# What kind of vacuum do you use?



## lulutoo (Mar 30, 2009)

No, not on your dog, on your floors! I have broken three vacuums in the past few months because one of my dogs sheds A LOT!!!!!!!! He looks like an Anatolian shepherd mix, but might be lab or GSD mix. He was a rescue pup. Anyway, I can not keep up with his shedding and it is driving me crazy. I need suggestions for a high powered vacuum that can keep up and any other helpful hints.

BTW, I brush, comb or furminate him at least once a day and he is on high quality foods.


----------



## agility collie mom (Jan 26, 2008)

Will he let you vacuum him? I use to vacuum my old horse and he loved it. Might help cut down on the hair on the floor.


----------



## lulutoo (Mar 30, 2009)

He's kinda freaked by it. I guess I could keep trying...


----------



## Jessieanne (Feb 8, 2009)

I use a Bissell Power Groom and love it it picks everything up and it only coast me about $120 heres a link http://www.walmart.com/catalog/product.do?product_id=10603462


----------



## StellaLucyDesi (Jun 19, 2008)

They are kinda expensive, and I finally broke down and bought one last Christmas, but I love my Dyson Ball vacuum cleaner. So easy to use, and never loses its suction. Love, Love it! And eventho' they are expensive alot of stores give gift cert. when buying them, or a free Dyson hand vac. So that is cool! They do come with a 5 year warranty.


----------



## allan (Jan 23, 2009)

I don't know what type of flooring you have but a Home Depot Rigid ShopVac does wonderful in my Grooming shop.


----------



## Graco22 (Jul 16, 2007)

I'll second the Dyson. Well worth the money. I would buy another in a heartbeat.


----------



## sarahspins (Apr 6, 2009)

We have a dyson as well and I love it... we have the now discontinued D18 (Slim) since we have mostly hard floors, and it does a really good job keeping up with the kids and cats


----------



## britishbandit (Dec 11, 2006)

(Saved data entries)
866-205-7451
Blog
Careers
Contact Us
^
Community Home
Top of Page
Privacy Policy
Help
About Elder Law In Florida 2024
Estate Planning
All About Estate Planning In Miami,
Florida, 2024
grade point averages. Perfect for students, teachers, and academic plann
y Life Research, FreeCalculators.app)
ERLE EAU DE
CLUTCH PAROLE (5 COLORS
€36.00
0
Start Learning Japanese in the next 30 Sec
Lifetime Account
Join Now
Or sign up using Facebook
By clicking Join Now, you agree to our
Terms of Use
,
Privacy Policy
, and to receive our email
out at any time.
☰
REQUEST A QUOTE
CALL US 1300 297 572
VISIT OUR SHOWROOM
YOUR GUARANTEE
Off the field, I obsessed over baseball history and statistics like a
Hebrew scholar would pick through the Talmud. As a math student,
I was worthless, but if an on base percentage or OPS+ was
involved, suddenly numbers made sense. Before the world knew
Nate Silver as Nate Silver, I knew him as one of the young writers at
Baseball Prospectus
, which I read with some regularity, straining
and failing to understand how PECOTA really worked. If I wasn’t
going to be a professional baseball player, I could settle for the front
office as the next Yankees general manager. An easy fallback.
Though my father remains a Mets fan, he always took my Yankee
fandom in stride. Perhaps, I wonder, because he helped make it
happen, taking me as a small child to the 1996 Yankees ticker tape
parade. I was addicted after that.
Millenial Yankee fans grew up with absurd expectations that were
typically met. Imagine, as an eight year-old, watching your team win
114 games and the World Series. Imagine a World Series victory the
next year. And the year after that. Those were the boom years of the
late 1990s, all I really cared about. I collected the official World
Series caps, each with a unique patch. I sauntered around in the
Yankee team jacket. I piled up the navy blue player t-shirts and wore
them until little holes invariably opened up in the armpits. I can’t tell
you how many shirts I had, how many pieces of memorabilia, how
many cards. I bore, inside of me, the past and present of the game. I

## TASKS FOR THIS EXERCISE
a - Set down the part of the vacuum thread from "## allan (Jan" through "(Jul 16, 2007)".
b - In the vacuum thread, what warranty does the Dyson come with?
c - Extend the forum thread on vacuums from the point where it stops.
The records have no connection to the text.

## ANSWERS TO THIS EXERCISE
a -
## allan (Jan 23, 2009)

I don't know what type of flooring you have but a Home Depot Rigid ShopVac does wonderful in my Grooming shop.


----------



## Graco22 (Jul 16, 2007)

b - A 5-year warranty.

c -
After 3 vacuums going kaput due to pet hair (and fairly quickly after buying them, even cleaning them out each use), I gave up on em. I had a Shark, Dirt Devil and I forget what brand the canister vac was.

In October, I went out and bought a super powered wet/dry vac, and I kid you not, it puts every other vacuum I've ever had TO SHAME!! Picks up everything! Though at times it'll actually lifts up the carpet (even sucked up a few carpet nails last week). HAHA 

This is what I got:


----------



## lshean (Jan 6, 2009)

I use a Oreck and couldn't be happier with it and the end result. You can get refubs at heartland america http://www.heartlandamerica.com/ for what you pay for a cheap vacuum.


----------



## Shaggydog (Mar 4, 2009)

I must be a cheapie! I bought a Eureka True Clean. It's not a Dyson,but it works well for me. It has a wide track rollers and other pet friendly parts,such as a Pet Power Paw,a small roller brush for cleaning stairs and upholstery.Didn't break the bank buying it,that's the good part about it.


----------



## Lonewolfblue (Oct 28, 2007)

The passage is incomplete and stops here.